More people than ever are cutting the cord and ditching cable and satellite TV subscriptions, according to a report by the Hollywood Reporter on second-quarter earnings from the major cable companies.
Dish Network lost more customers than nearly every network between April and June 2017, as nearly 1 million subscribers ditched their TV bundle for digital options such as YouTube Red, Netflix and other streaming services. Along with Comcast, Charter Communications and AT&T's DirecTV, Dish's stock shares are down in the first week of August.
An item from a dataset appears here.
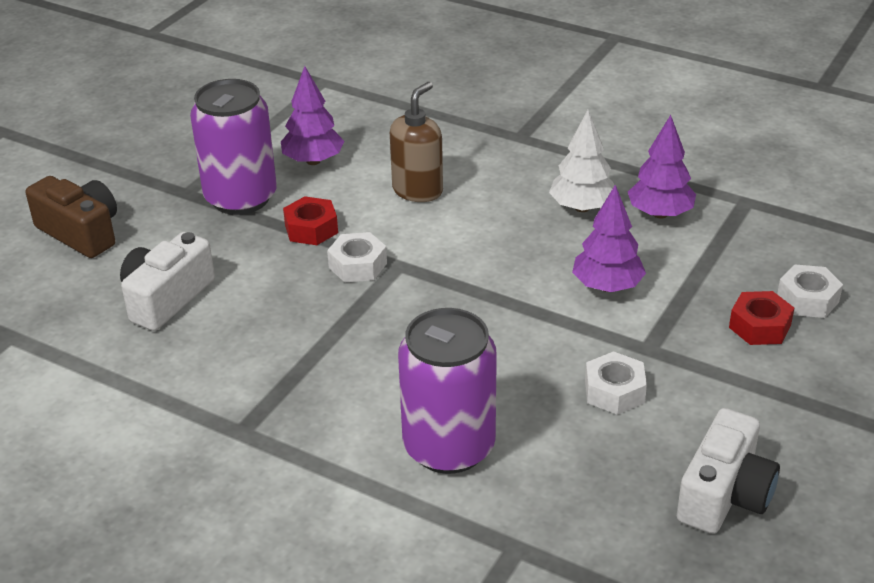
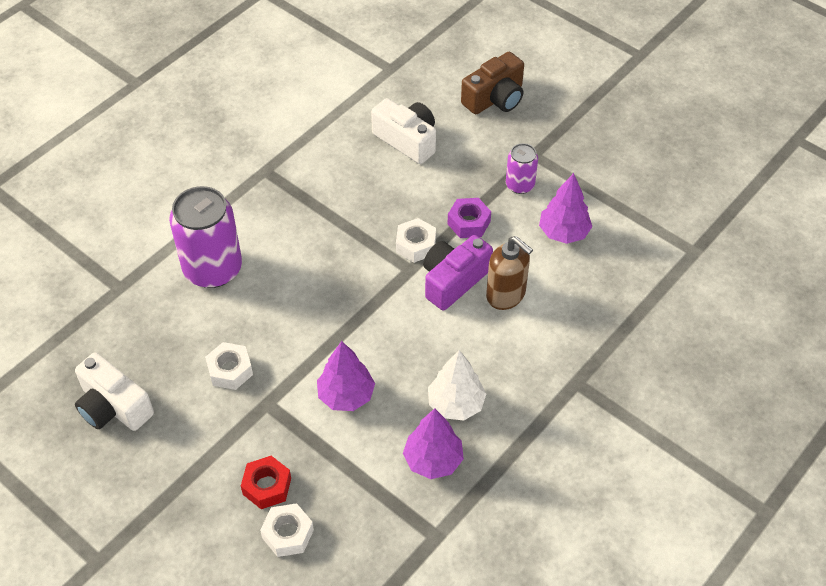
camera: 100 degrees right, 15 degrees up
(241, 198) = (520, 185): purple can -> purple can, size x0.52
(311, 229) = (469, 223): red nut -> purple nut
(407, 229) = (453, 280): none -> purple camera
At a declining customer rate of 2.7 percent, the cable and satellite companies are experiencing the fastest rate of subscriber loss in history.
The growing movement of unsubscribing from cable in favor of internet streaming services—known colloquially as "cord-cutting"—has been steadily growing since the mid-aughts, as more and more legal (Netflix, YouTube, Hulu) and illegal (BitTorrent, ThePirateBay) means of watching TV without having to buy a TV have enticed millennial viewers. 2010 was the first year in which quarterly cable subscriber rates began to decline. While certain video on demand (VOD) services such as HBO have managed to weather the change, mainly by being the sole (legal) providers of prestige series such as Game of Thrones, traditional cable providers have struggled to keep up.
DirecTV and Dish have both tried to counteract the cord-cutting trend by adding "skinny bundle" options—a more limited number of channels for a reduced price. But as Ben Weiss, chief investment officer at 8th & Jackson Capital Management, puts it, "Growing a subscriber base by adding low-quality subs that are likely to churn is not a great strategy."
What's proving more successful are broadband subscriptions; Charter's internet subscriptions rose from 1.37 million to 22.03 million in the past year, even as their television subscriptions continued to decline. Comcast and Time Warner's emphasis on digital subscriptions, and partnering with VOD services like HBO, may pave the way for the companies' futures.